» **TASK TO CARRY OUT**
Starting at the beginning of the items below and continuing through the line containing "Apply Filters", output each line as one string in a JSON list, omitting blank lines.

════

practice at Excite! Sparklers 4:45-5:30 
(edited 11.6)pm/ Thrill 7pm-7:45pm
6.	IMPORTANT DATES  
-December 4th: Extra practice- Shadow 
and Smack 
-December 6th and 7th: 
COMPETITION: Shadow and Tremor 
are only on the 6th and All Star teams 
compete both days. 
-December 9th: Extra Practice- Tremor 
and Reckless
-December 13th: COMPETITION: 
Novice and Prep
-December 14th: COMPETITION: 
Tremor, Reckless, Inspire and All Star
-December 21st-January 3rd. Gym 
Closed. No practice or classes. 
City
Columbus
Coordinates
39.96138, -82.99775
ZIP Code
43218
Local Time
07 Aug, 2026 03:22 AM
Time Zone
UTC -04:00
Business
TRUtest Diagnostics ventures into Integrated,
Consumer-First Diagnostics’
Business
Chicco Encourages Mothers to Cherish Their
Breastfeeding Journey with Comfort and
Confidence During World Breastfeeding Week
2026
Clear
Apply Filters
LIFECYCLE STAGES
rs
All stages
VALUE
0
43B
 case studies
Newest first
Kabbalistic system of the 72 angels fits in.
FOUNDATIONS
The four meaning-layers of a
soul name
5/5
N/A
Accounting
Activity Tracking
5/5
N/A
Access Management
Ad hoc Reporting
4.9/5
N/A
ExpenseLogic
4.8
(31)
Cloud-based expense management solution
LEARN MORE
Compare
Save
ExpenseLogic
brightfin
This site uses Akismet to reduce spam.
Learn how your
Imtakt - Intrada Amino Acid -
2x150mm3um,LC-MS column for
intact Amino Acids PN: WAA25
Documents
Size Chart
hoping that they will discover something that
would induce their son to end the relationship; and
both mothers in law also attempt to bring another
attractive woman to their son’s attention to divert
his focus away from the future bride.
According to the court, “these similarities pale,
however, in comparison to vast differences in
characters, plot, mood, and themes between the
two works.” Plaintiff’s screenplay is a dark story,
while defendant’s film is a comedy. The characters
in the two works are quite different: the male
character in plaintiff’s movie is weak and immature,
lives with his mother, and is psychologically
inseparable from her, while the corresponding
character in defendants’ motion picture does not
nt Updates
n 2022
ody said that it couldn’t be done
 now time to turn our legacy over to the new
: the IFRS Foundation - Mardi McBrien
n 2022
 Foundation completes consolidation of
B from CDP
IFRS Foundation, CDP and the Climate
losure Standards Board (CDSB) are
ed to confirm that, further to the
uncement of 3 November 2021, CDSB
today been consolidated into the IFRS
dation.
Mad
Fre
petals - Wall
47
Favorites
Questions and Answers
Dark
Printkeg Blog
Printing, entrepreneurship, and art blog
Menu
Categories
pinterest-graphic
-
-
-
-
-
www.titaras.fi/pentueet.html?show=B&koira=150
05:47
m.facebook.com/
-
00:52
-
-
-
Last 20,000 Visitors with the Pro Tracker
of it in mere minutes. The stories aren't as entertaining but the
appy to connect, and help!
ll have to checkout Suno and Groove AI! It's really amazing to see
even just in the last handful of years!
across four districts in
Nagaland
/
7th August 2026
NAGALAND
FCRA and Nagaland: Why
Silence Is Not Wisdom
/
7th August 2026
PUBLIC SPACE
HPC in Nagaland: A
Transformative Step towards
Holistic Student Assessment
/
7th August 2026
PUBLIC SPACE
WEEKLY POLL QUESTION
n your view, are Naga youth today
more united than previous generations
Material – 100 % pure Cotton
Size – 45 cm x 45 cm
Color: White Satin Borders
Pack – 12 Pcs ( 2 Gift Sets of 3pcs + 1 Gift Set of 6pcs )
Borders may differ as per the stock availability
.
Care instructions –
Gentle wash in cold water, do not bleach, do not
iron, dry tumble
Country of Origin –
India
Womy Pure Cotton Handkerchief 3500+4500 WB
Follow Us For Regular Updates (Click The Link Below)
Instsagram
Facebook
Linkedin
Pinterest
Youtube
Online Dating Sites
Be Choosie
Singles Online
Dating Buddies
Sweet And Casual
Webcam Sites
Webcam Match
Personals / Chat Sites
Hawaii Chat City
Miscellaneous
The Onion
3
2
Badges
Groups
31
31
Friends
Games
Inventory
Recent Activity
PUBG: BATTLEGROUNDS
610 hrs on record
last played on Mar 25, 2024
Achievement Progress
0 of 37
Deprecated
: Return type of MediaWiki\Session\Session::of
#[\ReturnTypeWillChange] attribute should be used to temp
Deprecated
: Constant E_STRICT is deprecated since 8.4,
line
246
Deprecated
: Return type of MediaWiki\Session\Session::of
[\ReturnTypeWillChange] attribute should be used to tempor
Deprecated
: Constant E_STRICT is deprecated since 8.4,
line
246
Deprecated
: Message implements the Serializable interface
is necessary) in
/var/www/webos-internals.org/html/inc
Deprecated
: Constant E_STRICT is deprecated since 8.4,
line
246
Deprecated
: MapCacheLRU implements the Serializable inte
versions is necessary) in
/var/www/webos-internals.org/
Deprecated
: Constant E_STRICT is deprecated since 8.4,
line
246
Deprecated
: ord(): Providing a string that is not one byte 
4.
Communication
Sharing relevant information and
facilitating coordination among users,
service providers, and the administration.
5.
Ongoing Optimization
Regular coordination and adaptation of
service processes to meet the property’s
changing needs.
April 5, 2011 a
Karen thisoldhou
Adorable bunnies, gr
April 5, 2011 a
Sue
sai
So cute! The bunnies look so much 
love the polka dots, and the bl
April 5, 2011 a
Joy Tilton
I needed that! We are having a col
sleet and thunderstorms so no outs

════

» **OUTPUT**
[
  "practice at Excite! Sparklers 4:45-5:30 ",
  "(edited 11.6)pm/ Thrill 7pm-7:45pm",
  "6.\tIMPORTANT DATES  ",
  "-December 4th: Extra practice- Shadow ",
  "and Smack ",
  "-December 6th and 7th: ",
  "COMPETITION: Shadow and Tremor ",
  "are only on the 6th and All Star teams ",
  "compete both days. ",
  "-December 9th: Extra Practice- Tremor ",
  "and Reckless",
  "-December 13th: COMPETITION: ",
  "Novice and Prep",
  "-December 14th: COMPETITION: ",
  "Tremor, Reckless, Inspire and All Star",
  "-December 21st-January 3rd. Gym ",
  "Closed. No practice or classes. ",
  "City",
  "Columbus",
  "Coordinates",
  "39.96138, -82.99775",
  "ZIP Code",
  "43218",
  "Local Time",
  "07 Aug, 2026 03:22 AM",
  "Time Zone",
  "UTC -04:00",
  "Business",
  "TRUtest Diagnostics ventures into Integrated,",
  "Consumer-First Diagnostics’",
  "Business",
  "Chicco Encourages Mothers to Cherish Their",
  "Breastfeeding Journey with Comfort and",
  "Confidence During World Breastfeeding Week",
  "2026",
  "Clear",
  "Apply Filters"
]